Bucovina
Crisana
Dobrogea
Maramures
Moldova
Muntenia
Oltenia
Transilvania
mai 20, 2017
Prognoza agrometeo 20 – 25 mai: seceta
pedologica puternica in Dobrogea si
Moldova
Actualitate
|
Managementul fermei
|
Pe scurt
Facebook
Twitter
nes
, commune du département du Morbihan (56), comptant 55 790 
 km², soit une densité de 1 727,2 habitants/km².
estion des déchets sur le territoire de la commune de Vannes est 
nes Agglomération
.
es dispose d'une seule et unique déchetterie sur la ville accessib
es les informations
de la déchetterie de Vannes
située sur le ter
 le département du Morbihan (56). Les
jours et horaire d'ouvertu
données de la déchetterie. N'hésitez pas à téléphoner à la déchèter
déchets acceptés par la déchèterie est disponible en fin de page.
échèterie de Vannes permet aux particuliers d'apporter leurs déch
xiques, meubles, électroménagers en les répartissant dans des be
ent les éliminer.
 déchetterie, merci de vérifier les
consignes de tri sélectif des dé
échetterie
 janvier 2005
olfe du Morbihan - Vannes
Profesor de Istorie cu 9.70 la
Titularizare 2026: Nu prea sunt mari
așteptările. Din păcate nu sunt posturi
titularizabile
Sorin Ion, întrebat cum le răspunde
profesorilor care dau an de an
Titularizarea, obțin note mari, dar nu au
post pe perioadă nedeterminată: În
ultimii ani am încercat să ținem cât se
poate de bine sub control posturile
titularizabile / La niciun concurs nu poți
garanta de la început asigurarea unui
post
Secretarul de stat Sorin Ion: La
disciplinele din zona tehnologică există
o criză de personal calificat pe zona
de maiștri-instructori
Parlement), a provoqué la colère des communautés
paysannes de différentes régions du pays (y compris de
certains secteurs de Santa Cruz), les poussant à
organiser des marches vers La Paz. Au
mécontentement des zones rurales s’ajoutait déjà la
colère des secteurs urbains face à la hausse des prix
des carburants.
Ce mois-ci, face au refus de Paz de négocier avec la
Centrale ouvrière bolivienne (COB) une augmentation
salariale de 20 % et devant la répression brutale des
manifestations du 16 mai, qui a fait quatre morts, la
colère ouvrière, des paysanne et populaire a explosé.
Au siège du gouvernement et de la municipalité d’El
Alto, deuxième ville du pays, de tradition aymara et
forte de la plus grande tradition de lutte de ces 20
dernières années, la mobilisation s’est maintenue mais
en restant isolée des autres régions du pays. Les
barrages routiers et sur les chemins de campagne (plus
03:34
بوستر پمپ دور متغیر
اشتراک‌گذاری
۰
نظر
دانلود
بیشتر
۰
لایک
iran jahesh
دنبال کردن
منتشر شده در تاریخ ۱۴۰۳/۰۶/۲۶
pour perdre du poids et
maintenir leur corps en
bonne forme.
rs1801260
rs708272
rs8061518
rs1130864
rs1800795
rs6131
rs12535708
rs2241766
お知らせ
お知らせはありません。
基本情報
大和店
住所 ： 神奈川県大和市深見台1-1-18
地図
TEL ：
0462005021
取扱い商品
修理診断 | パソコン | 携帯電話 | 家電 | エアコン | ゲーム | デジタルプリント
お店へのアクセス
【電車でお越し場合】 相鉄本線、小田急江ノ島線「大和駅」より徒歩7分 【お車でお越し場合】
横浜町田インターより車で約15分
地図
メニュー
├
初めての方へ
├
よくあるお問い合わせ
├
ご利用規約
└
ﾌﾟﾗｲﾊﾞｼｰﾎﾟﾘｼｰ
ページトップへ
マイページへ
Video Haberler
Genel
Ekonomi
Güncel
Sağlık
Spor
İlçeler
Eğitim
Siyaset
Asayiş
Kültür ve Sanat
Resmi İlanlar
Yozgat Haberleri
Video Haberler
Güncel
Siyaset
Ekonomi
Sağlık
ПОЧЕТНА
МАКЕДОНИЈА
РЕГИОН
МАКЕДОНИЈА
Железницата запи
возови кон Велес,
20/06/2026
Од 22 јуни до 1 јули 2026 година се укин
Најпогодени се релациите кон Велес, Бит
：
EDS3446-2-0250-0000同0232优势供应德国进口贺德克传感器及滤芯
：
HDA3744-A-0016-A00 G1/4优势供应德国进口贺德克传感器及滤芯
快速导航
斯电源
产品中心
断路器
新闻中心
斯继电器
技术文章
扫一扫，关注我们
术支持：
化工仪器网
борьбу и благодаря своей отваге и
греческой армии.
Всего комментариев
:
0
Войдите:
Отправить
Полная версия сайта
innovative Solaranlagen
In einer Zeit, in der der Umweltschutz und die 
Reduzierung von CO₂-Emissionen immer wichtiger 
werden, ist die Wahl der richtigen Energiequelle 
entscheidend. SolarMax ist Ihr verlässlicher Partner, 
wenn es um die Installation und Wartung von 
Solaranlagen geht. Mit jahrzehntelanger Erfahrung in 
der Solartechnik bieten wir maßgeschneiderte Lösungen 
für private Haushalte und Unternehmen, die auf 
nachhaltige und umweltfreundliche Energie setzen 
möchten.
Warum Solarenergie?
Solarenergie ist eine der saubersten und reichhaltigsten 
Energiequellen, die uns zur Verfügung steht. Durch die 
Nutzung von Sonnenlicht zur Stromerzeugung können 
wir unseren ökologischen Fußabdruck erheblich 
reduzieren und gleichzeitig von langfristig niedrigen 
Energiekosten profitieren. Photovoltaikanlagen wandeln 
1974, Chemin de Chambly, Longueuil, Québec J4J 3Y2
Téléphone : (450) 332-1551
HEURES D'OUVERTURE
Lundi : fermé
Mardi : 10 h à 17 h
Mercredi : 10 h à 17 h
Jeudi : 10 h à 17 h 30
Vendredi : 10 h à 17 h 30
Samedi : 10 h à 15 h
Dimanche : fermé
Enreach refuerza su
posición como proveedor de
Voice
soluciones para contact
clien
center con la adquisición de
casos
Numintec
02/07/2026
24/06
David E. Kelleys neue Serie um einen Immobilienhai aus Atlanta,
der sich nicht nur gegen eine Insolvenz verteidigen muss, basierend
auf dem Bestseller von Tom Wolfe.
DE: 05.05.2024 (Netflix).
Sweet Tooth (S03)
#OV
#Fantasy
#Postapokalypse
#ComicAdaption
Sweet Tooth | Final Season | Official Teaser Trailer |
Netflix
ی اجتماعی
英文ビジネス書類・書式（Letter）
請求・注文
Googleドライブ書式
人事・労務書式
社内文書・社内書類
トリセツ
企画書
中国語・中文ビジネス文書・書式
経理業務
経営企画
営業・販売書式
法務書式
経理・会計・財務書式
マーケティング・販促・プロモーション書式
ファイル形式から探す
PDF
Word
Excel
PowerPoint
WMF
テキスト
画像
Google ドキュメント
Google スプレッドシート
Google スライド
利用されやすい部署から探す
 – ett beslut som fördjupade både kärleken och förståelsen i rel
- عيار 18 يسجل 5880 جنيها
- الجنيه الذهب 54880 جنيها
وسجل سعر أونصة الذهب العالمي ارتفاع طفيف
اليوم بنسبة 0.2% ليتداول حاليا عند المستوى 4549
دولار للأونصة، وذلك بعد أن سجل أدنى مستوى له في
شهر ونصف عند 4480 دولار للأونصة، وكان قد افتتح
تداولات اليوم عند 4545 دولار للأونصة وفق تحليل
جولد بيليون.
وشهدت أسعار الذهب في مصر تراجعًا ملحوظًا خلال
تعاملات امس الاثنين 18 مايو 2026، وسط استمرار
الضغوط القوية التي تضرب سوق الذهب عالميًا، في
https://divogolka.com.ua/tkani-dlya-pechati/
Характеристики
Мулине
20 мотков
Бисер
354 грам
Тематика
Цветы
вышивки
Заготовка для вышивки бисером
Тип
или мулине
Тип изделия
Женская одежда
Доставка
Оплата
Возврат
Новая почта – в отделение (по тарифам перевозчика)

————————

Task: Extract every line of the items above that contains the string "titularizabile".

Task response:
titularizabile
titularizabile / La niciun concurs nu poți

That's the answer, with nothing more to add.